Source extract: Begin

The quality of deposited layers is analyzed by measuring geometrical dimensions and microscopic examination of defects. The influence of processing parameters on metallurgical characterization; microstructure, dissolution of SiC, phases, and distribution of elements, and mechanical properties; hardness and wear resistance, are studied.
The results show that high bonding of metal-ceramic layers is achieved by increasing the laser energy density. As increasing the heat input, the track characteristics; width, height, depth of penetration, and dilution, are increased, while the aspect ratio is decreased. Slight effects on the geometry of deposited layers are noticed at adding 5, 10, and 15 wt. % SiC.
The overlap ratios of tracks are increased at high laser energy density leading to enhancing the effective coating height and reducing the final post-processing cost. The percentages of defects; un-melted powder particles and pores are reduced at higher laser energy density. The optimum processing parameters are identified at laser power 800 w and scan speed 25 cm/min.

Source extract: End
Data provided: Begin

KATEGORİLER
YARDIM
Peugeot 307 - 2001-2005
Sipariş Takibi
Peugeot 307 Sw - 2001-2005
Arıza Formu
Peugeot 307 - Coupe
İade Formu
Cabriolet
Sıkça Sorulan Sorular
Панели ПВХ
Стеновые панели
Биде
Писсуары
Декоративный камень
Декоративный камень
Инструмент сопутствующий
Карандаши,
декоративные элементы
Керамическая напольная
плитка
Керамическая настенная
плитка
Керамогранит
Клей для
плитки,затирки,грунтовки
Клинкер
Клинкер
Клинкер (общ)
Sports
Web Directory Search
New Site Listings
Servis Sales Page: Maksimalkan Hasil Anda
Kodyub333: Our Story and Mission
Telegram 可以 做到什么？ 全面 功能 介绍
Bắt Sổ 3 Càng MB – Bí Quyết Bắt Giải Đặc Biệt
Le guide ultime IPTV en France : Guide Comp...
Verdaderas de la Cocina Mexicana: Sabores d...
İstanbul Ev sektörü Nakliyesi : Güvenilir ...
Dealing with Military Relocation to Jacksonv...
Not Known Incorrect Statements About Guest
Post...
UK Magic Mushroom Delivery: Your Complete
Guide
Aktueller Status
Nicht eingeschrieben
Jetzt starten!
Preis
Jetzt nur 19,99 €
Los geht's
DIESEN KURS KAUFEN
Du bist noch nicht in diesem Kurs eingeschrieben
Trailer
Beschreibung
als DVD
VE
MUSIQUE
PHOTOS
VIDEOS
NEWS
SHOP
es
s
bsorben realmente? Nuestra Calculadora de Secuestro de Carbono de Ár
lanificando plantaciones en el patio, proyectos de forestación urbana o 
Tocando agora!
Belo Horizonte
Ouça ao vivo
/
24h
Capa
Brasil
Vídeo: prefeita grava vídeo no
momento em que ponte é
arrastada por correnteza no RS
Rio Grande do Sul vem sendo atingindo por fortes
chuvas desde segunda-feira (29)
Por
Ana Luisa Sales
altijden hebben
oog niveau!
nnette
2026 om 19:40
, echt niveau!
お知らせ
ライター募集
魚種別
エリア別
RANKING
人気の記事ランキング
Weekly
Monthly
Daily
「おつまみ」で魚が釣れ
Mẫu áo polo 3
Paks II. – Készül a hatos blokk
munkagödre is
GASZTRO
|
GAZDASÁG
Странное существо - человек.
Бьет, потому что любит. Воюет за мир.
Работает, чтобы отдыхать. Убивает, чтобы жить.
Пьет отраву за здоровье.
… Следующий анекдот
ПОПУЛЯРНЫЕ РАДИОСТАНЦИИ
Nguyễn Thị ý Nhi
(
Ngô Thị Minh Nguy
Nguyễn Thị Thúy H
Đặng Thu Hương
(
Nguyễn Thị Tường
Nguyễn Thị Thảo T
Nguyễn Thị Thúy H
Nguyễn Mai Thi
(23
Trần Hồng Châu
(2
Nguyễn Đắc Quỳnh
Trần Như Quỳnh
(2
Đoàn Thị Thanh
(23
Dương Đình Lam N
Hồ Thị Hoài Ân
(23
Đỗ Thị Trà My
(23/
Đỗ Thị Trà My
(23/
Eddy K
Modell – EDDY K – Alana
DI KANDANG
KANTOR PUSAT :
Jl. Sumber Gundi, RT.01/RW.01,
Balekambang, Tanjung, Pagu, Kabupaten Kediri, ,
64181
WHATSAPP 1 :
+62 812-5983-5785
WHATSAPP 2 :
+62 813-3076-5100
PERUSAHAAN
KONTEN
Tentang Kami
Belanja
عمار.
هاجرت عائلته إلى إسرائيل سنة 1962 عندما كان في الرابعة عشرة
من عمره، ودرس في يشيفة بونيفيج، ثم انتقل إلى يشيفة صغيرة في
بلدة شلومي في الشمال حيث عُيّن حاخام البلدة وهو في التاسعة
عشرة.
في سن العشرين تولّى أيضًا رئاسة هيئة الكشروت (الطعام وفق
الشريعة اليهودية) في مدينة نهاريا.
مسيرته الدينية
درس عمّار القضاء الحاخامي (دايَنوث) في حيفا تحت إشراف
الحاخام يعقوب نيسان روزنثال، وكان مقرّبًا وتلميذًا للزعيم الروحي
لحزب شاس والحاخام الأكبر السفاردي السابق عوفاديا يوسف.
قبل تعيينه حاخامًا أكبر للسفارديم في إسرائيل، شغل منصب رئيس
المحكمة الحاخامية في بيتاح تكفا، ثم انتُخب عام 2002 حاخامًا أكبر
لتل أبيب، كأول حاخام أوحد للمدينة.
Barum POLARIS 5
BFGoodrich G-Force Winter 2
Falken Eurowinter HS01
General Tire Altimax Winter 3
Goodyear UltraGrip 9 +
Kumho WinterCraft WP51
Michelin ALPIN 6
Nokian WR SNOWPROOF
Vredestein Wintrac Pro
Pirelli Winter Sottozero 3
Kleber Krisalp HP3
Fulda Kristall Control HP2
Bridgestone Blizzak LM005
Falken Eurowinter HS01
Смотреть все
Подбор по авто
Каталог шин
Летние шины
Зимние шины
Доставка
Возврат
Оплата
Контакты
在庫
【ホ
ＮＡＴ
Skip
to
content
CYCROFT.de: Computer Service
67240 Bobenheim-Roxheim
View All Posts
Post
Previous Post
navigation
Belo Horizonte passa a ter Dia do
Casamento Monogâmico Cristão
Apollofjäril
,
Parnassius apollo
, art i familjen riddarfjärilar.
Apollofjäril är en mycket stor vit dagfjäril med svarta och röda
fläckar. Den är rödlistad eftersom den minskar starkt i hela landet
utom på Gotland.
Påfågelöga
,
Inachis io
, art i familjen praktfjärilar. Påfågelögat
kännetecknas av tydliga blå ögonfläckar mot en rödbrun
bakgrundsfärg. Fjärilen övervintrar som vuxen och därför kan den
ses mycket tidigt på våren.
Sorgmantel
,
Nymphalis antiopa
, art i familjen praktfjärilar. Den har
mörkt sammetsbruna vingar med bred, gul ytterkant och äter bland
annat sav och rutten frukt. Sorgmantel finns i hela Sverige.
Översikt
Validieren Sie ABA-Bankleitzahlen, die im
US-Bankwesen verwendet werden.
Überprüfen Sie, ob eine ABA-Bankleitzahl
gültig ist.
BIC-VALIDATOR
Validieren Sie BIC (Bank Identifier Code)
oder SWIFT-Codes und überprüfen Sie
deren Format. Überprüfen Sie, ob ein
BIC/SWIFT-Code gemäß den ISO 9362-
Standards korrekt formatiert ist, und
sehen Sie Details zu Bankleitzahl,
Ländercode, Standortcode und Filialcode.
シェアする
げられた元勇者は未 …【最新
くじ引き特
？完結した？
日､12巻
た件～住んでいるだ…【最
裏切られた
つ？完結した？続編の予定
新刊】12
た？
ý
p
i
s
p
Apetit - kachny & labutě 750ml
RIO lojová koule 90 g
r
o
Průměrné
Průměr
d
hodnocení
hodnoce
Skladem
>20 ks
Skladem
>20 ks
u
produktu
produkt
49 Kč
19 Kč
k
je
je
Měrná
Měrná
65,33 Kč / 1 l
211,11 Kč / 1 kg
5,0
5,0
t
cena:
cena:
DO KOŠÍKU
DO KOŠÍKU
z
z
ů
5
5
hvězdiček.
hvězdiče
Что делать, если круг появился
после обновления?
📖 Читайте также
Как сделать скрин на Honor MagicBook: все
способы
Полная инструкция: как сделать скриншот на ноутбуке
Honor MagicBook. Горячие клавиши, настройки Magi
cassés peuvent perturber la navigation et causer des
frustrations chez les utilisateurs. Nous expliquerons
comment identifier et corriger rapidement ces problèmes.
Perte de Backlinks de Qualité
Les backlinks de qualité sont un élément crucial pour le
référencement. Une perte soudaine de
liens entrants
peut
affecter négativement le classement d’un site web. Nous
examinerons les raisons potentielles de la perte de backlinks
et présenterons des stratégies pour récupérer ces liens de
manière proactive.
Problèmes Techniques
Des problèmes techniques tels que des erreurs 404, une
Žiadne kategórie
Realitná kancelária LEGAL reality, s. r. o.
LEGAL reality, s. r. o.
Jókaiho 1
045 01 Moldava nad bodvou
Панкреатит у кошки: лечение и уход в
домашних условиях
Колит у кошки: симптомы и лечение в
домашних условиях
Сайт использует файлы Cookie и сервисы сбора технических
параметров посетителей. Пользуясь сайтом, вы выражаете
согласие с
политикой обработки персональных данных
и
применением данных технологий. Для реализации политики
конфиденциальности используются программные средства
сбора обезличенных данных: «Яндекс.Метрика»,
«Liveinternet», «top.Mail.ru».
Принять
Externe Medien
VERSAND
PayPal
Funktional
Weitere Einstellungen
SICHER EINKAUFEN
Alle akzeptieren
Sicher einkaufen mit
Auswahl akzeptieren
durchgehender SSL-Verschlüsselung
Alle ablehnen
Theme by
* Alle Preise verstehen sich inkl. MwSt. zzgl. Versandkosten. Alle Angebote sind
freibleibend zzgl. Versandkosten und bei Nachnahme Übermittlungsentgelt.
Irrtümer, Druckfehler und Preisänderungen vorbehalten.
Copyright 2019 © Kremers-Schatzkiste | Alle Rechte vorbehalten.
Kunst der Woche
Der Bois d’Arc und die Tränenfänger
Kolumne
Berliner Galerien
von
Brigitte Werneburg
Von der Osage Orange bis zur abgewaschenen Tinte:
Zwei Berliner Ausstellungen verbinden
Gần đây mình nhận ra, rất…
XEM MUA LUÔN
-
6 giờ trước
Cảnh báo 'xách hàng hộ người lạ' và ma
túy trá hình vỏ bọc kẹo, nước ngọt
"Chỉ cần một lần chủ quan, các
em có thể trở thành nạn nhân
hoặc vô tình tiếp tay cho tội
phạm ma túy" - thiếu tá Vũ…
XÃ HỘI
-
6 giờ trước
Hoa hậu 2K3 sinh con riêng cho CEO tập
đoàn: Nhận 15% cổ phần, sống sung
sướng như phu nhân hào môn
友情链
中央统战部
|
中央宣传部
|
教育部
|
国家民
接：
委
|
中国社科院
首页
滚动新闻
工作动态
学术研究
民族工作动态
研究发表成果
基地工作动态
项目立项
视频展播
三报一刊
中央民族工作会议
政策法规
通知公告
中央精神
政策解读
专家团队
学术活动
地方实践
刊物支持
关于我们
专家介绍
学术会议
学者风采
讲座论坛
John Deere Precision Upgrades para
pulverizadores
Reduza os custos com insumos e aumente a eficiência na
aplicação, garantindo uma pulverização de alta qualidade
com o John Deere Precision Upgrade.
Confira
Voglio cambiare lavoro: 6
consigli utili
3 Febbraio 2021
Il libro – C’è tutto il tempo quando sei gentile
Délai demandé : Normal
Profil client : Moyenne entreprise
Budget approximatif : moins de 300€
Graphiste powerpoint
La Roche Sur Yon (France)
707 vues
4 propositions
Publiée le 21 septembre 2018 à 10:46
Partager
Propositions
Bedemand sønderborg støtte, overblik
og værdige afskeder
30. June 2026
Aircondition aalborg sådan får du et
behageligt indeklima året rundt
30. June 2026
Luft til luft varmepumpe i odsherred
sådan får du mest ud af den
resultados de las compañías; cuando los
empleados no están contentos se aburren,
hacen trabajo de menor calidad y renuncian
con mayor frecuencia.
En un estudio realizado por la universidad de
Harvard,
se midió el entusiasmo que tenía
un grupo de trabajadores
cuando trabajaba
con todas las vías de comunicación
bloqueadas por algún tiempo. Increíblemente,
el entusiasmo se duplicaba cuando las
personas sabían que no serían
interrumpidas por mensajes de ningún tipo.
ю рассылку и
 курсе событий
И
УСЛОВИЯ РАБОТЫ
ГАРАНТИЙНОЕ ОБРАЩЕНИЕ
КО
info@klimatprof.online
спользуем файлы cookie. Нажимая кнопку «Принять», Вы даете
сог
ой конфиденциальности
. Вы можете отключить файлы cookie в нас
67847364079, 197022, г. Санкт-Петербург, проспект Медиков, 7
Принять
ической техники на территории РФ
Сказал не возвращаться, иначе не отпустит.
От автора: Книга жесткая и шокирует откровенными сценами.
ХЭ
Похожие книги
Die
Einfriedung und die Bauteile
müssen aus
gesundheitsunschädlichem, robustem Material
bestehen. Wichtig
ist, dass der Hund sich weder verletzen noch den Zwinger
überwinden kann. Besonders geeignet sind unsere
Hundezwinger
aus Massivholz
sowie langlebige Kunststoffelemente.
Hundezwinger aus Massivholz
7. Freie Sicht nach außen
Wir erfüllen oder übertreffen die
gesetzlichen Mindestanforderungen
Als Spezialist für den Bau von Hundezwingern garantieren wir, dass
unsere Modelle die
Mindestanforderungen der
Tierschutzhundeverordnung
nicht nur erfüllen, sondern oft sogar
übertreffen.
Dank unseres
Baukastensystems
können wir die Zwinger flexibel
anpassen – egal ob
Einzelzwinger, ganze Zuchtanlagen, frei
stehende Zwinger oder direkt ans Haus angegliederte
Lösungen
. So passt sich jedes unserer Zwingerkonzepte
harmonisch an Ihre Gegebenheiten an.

Data provided: End

> **Tasks for this exercise**:
• 1. Answer these from the laser deposition passage:
(a) Which SiC additions, in wt. %, had slight effects on the geometry of the deposited layers?
(b) Which track characteristic decreases as the heat input increases?
(c) Which two defects are reduced at higher laser energy density?
• 2. Carry on the laser deposition passage, starting after its final sentence.
Nothing in the listing is needed here.

> **Answers to the exercise**:
• 1.
(a) 5, 10, and 15 wt. % SiC
(b) The aspect ratio
(c) Un-melted powder particles and pores

• 2.
The main structure of both SS304L and its composites with SiC is an austenite dendrite structure. For composites, the SiC is partially dissolved and form a synthetic metal matrix composite with SS304L and secondary precipitations of Fe2Si and Cr7C3. The distribution of alloying elements in the deposited area indicates homogeneity.
The dilution of alloying elements can be noticed between the substrate and the mixing area. While the measurements of hardness for substrate and SS304L track record 160 and 210 Hv respectively, adding 5, 10, and 15 wt.% SiC reflects in a continuous increase of hardness to 320, 400, and 650 Hv successively, at a laser energy density of 82 J/mm2. Wear rate measurements proved the realizing of the major goal of this work, which is the improvement of wear resistance.